Rechenmacher: Beide Titel haben mit der Erwartung eines messianischen Heilskönig zu tun, der nach der biblischen Figur des Betlehemiten David konzipiert ist. Wir wissen aus den Büchern des Flavius Josephus, dass im Palästina der römischen Zeit verschiedene Königsprätendenten mit messianischem Anspruch aufgetreten sind. Vom königlichen Messias wurde erwartet, dass er in seiner Stadt Jerusalem die Herrschaft ergreift. Im Prozess vor Pilatus ist Jesus sehr wahrscheinlich mit einer Messiaserwartung konfrontiert worden. Die historisch plausible Aufschrift über dem Kreuz „Jesus von Nazaret, König der Juden“ gibt also den Namen und das Vergehen des Hingerichteten an. Bei Matthäus bildet dieser Titel eine Verbindung zwischen Anfang und Ende des Evangeliums, wie übrigens auch auf andere Weise der Emmanuel-Name. Jesus wird schon vor seiner Geburt als der von Jesaja verheißene „Gott mit uns“ qualifiziert und gibt am Ende als Auferstandener den Jüngern die Zusage: „Seid gewiss: Ich bin bei euch alle Tage bis zum Ende der Welt.“ (Mt 28,20)

POW: Eine persönliche Frage zum Schluss: Welches Kirchenlied, das in der Weihnachtszeit gesungen wird, gibt in Ihrer Sicht die biblische Botschaft von Weihnachten am besten wieder?
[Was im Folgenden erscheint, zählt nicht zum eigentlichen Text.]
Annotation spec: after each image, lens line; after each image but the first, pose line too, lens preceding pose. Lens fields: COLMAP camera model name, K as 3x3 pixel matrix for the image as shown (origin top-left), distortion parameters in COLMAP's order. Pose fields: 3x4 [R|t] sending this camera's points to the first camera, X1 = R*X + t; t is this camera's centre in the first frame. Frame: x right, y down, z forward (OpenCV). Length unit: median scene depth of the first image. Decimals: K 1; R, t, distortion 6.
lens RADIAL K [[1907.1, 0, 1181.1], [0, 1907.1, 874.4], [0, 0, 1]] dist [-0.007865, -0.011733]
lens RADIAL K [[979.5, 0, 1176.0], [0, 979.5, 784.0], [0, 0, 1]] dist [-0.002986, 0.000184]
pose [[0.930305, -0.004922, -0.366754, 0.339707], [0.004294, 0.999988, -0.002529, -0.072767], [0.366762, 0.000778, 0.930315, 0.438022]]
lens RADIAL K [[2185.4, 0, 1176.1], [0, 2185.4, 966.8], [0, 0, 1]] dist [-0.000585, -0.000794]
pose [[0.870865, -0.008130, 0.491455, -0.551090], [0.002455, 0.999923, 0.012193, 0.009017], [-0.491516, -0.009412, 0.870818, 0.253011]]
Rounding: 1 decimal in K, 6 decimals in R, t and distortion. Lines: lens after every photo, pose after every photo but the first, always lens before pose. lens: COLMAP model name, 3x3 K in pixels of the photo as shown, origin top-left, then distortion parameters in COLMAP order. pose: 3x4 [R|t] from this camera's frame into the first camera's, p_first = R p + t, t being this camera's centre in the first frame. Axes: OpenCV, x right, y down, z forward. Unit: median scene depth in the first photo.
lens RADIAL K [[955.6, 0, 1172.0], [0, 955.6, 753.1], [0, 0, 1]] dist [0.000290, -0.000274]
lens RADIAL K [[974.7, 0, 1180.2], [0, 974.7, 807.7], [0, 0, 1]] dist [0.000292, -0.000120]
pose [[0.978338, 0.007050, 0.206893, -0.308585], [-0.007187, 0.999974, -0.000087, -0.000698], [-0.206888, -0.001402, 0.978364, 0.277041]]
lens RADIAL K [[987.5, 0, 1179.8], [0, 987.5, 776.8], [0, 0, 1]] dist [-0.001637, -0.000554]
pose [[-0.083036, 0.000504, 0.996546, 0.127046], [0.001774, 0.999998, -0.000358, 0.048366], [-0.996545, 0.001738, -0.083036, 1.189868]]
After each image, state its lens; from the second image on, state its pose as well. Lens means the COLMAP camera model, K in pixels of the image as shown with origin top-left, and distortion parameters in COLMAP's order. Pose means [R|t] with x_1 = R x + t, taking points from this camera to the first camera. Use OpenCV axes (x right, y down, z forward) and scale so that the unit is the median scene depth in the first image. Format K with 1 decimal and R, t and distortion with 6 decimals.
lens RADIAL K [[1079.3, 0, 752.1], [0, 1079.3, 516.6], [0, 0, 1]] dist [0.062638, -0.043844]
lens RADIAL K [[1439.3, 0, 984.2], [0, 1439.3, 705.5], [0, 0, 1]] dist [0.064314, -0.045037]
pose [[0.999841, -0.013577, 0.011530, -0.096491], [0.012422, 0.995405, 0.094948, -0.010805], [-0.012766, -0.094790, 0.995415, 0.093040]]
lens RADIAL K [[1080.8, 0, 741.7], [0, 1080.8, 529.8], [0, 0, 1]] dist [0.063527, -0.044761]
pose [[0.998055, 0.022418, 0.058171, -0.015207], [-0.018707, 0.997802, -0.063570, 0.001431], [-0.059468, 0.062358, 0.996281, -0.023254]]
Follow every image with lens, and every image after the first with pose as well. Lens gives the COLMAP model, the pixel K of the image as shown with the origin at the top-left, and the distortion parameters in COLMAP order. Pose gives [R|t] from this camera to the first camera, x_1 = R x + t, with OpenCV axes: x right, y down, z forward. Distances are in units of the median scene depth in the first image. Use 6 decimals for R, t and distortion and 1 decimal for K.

Rechenmacher: Wenn Sie schon so persönlich fragen, muss ich gestehen, dass meine Vorlieben diesbezüglich sich nicht so sehr nach der Übereinstimmung des Liedtextes mit der biblischen Botschaft richten. Da geht es doch eher um Musik, Kindheitsassoziationen und dergleichen. Zu meinen Favoriten gehört auf jeden Fall „Zu Betlehem geboren“.

Zur Person:

Hans Rechenmacher (46) ist in Triftern (Niederbayern) geboren. Er studierte von 1981 bis 1986 in München und Jerusalem Katholische Theologie und schloss ein Spezialstudium für Rabbinische Literatur in Jerusalem an. 1988 wurde er für das Bistum Passau zum Priester geweiht. Anschließend wirkte Rechenmacher als Kaplan in Landau an der Isar. 1991 begann er in München sein Promotionsstudium, das er 1994 als Doktor der Theologie abschloss. 1996 folgte die Habilitation für Alttestamentliche Einleitung und Exegese und Biblisch-Orientalische Sprachen an der Universität München. Von 1997 bis 2002 war Rechenmacher Privatdozent in München, anschließend bis 2004 außerordentlicher, assoziierter Professor an der Universität Stellenbosch (Südafrika). Seit 2006 ist Rechenmacher Professor für Biblische Einleitung und Biblische Hilfswissenschaften an der Universität Würzburg.